ある視点で見たとき、その虫が害をなすのであれば、それを害虫というのであって、別の視点でその虫を見ればむしろヒトにとっての利益になる益虫と判断できる場合もある。生物は互いに複雑な関係をもって生活しており、ある生物種の個体数の増加減少が、生物群集全体に予測できない変化を引き起こす場合もあり得る。駆除の対象とすべきかどうかには慎重な判断が必要である。野外の、それも人里離れたところに出たときのみ危険を与えるようなものに対しては、人間側が配慮すべきである。
農作物に対する害
編集農業害虫ともいわれ、極めて沢山の例がある。収穫後、保存中の農作物を加害するものは貯穀害虫という[要出典]。農業においては、害虫への対応いわゆる防除はヒトの農作開始から最も重要な課題の一つで、ありつづけている。古くは虫送りなど、害虫を追い出す行事があり、最近では農薬を主体とする防除法が発達している。農薬には副作用や環境への影響など、様々な問題もあり、現在では出来るだけ農薬を使わない工夫も行われる。天敵利用など、自然の作用を利用する防除法なども施行されている。
- 農業害虫
- バッタ:大量に発生すると移住性を持つようになる種。飛蝗による蝗害は、アフリカや南アジアで時に甚大な害を与える。
- ウンカ:特に稲に対する被害が大きい。
- ミバエ:熱帯地方では果樹に大きな被害を与える。ウリミバエは沖縄諸島にいたが、不妊虫放飼という方法で根絶された。

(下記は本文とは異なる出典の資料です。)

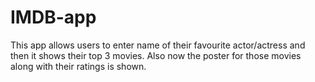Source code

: # IMDB-app
This app allows users to enter name of their favourite actor/actress and then it shows their top 3 movies.
Also now the poster for those movies along with their ratings is shown.
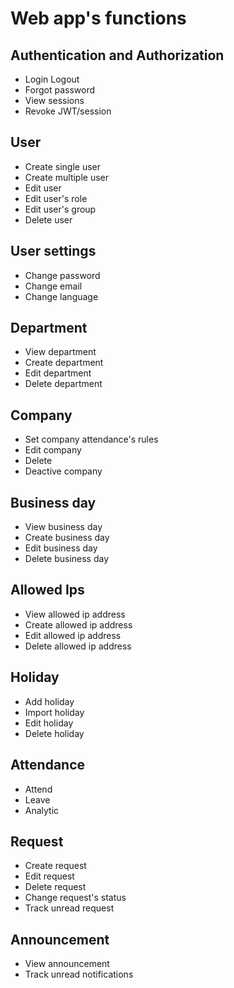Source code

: # Web app's functions

## Authentication and Authorization

* Login Logout
* Forgot password
* View sessions
* Revoke JWT/session

## User

* Create single user
* Create multiple user
* Edit user
* Edit user's role
* Edit user's group
* Delete user

## User settings

* Change password
* Change email
* Change language

## Department

* View department
* Create department
* Edit department
* Delete department

## Company

* Set company attendance's rules
* Edit company
* Delete
* Deactive company

## Business day

* View business day
* Create business day
* Edit business day
* Delete business day

## Allowed Ips

* View allowed ip address
* Create allowed ip address
* Edit allowed ip address
* Delete allowed ip address

## Holiday

* Add holiday
* Import holiday
* Edit holiday
* Delete holiday

## Attendance

* Attend
* Leave
* Analytic

## Request

* Create request
* Edit request
* Delete request
* Change request's status
* Track unread request

## Announcement

* View announcement
* Track unread notifications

- アオムシ:植物の葉を食べ尽くす。葉菜類では致命的なダメージを負う。特にモンシロチョウの幼虫が有名。
- メイガ:様々な植物を食べるものがいる。稲作では、ニカメイガとサンカメイガはかつて最も重要な害虫であった。
- カメムシ:植物の汁を吸う。様々な農産物に様々なものがつく。近年、日本ではツヤアオカメやチャバネアオカメが大発生する年があり、大きな問題になっている。
- アブラムシ・カイガラムシ:植物の汁を吸う。いずれも繁殖力が強く、植物上にコロニーを作り大きな被害を与える。
- アザミウマ:植物の葉や果実の表面を加害する。薬剤抵抗性を持った種類が増加して問題となっている。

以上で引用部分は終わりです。